TASK DESCRIPTION >>
Below are entries. Give back exactly the lines from the one containing "X0227388Y0199213D03*" through the one containing "G04 Created by", inclusive, without the pictures.

MATERIAL PROVIDED >>
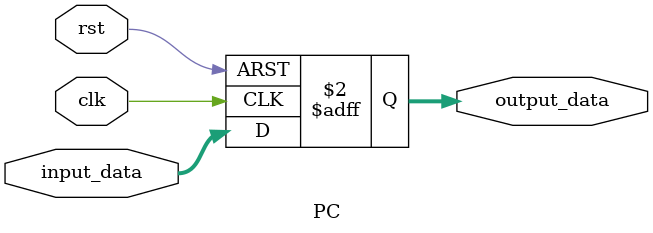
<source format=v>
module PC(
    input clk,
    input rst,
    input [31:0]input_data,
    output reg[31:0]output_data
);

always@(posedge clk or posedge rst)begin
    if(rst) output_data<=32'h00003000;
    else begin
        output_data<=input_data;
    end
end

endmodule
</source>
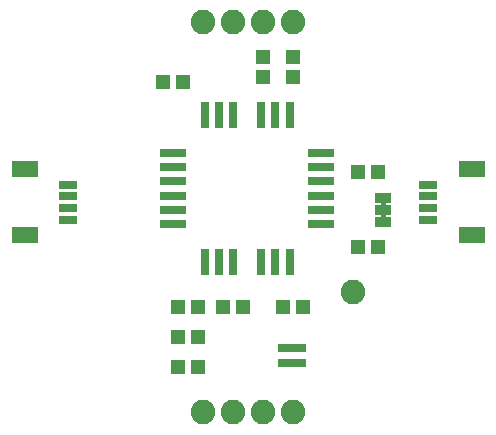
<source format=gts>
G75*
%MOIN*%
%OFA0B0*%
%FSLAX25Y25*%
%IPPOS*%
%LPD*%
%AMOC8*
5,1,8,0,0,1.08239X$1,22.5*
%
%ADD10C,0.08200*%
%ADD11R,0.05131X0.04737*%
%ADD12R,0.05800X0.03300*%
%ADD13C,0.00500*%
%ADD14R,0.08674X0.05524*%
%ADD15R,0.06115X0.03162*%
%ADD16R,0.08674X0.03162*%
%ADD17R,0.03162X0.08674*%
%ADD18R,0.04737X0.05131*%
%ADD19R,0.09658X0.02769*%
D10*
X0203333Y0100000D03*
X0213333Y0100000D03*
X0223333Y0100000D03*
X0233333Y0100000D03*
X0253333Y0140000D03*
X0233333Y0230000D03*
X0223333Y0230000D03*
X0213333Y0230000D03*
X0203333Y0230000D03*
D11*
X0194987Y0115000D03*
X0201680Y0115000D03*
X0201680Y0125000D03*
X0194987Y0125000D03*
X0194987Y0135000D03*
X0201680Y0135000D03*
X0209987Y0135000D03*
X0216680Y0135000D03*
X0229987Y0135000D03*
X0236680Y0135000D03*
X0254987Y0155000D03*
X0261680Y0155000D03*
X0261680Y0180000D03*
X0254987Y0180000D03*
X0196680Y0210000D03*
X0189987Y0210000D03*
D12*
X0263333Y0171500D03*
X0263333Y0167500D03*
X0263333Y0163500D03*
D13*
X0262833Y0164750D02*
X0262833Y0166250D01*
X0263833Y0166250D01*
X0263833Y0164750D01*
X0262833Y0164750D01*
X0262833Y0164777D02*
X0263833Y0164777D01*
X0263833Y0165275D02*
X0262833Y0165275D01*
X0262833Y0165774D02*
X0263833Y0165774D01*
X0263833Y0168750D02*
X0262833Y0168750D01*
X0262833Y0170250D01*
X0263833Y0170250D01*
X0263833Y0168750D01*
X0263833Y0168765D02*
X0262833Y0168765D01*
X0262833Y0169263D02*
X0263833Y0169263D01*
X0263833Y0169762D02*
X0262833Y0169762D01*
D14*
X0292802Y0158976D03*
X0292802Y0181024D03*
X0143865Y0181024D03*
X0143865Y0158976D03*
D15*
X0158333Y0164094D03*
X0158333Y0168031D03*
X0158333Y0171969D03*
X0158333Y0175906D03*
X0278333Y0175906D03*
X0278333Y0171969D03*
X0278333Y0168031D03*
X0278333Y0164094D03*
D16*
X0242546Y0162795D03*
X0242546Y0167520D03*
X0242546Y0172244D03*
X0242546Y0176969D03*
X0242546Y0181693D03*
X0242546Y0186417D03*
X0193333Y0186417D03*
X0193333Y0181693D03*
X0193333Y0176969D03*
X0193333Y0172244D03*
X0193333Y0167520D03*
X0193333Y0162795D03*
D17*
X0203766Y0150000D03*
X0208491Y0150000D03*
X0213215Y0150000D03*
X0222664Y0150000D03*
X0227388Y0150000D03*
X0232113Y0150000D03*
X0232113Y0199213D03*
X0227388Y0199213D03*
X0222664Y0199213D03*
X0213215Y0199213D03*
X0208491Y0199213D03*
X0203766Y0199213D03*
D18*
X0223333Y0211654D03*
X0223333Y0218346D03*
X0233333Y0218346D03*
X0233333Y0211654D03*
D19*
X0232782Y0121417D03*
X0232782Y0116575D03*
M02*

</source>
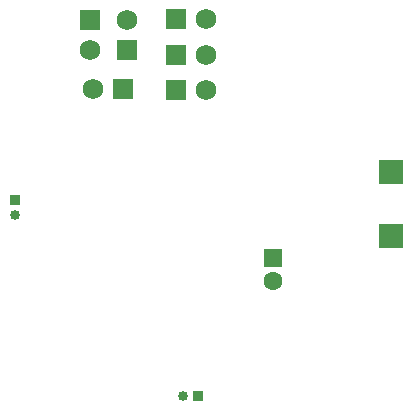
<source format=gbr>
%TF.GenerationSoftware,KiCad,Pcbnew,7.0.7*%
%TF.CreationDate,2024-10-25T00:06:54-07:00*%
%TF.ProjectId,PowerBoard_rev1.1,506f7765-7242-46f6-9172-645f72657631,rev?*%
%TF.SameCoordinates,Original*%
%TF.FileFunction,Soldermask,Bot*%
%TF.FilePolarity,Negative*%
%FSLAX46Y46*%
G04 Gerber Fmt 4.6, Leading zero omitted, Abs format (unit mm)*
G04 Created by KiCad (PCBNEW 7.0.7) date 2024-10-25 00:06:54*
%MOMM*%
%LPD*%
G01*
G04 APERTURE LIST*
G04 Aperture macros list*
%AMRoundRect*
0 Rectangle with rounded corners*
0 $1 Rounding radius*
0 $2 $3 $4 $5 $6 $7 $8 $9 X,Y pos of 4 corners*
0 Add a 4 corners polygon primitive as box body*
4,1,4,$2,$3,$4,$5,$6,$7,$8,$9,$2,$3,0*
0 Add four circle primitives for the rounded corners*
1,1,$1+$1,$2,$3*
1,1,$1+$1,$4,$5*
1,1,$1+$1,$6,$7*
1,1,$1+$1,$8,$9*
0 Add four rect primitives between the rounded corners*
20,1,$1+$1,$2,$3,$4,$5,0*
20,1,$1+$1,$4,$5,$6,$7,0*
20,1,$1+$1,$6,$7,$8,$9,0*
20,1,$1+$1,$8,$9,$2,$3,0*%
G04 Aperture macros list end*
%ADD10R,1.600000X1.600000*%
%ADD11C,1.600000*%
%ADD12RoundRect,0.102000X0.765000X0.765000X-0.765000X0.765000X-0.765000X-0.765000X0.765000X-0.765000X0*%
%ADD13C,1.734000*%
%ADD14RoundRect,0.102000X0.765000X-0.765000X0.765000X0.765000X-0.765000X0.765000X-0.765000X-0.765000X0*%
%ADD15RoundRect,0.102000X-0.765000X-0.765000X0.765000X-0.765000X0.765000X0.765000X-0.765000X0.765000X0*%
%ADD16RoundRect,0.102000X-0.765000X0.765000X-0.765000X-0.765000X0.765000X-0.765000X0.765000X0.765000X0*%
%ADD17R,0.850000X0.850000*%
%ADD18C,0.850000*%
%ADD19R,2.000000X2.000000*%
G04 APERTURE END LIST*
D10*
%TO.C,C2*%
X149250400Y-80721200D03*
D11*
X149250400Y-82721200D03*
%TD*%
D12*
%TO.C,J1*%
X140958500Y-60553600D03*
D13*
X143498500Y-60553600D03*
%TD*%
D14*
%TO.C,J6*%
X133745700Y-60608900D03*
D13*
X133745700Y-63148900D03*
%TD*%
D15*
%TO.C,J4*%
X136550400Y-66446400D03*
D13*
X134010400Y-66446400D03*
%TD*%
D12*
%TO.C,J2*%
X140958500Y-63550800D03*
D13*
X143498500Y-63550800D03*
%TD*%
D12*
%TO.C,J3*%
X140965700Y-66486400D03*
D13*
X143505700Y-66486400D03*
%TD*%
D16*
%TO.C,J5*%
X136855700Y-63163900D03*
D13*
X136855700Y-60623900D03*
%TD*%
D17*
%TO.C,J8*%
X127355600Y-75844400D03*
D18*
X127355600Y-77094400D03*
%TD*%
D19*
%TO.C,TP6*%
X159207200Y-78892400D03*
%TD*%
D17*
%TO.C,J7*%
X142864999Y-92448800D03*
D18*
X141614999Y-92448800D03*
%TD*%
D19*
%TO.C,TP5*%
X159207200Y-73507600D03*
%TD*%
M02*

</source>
---
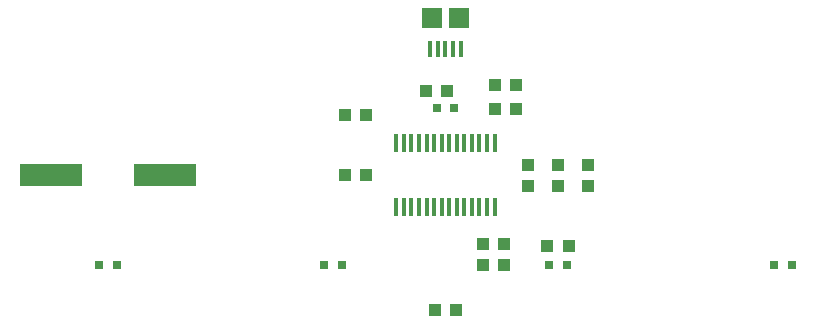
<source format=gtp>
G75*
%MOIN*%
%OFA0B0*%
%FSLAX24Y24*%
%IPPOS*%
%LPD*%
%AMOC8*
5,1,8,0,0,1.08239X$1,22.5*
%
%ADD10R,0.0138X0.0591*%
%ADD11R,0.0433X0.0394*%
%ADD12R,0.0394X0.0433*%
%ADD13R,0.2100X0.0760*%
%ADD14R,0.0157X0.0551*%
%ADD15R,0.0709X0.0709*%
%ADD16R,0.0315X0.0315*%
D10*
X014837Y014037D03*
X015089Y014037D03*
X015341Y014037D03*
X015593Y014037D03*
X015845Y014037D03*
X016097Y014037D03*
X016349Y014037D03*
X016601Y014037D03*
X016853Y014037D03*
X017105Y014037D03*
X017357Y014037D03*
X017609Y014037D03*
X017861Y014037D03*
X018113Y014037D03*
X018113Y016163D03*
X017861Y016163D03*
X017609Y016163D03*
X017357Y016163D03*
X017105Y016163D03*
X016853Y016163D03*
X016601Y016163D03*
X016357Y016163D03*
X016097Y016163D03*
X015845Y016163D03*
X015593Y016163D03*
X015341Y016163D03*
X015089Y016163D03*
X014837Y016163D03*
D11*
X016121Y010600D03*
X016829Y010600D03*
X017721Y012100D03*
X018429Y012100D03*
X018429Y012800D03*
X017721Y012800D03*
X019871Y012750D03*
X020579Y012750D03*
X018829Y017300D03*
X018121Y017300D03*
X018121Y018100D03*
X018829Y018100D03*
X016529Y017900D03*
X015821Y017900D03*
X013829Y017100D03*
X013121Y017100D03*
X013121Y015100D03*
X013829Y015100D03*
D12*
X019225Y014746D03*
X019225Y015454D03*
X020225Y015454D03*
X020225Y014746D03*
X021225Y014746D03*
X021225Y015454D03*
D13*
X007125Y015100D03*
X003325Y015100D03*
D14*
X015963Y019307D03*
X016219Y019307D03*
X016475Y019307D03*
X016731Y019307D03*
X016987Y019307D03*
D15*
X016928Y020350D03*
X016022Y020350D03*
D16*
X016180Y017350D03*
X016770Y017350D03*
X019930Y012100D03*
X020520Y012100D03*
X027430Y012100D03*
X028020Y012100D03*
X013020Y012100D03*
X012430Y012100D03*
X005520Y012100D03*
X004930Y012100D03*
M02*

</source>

SOLUTION FOR THIS TASK >>
X0227388Y0199213D03*
X0222664Y0199213D03*
X0213215Y0199213D03*
X0208491Y0199213D03*
X0203766Y0199213D03*
D18*
X0223333Y0211654D03*
X0223333Y0218346D03*
X0233333Y0218346D03*
X0233333Y0211654D03*
D19*
X0232782Y0121417D03*
X0232782Y0116575D03*
M02*

</source>
<source format=gbr>
%TF.GenerationSoftware,KiCad,Pcbnew,7.0.7*%
%TF.CreationDate,2024-10-25T00:06:54-07:00*%
%TF.ProjectId,PowerBoard_rev1.1,506f7765-7242-46f6-9172-645f72657631,rev?*%
%TF.SameCoordinates,Original*%
%TF.FileFunction,Soldermask,Bot*%
%TF.FilePolarity,Negative*%
%FSLAX46Y46*%
G04 Gerber Fmt 4.6, Leading zero omitted, Abs format (unit mm)*
G04 Created by KiCad (PCBNEW 7.0.7) date 2024-10-25 00:06:54*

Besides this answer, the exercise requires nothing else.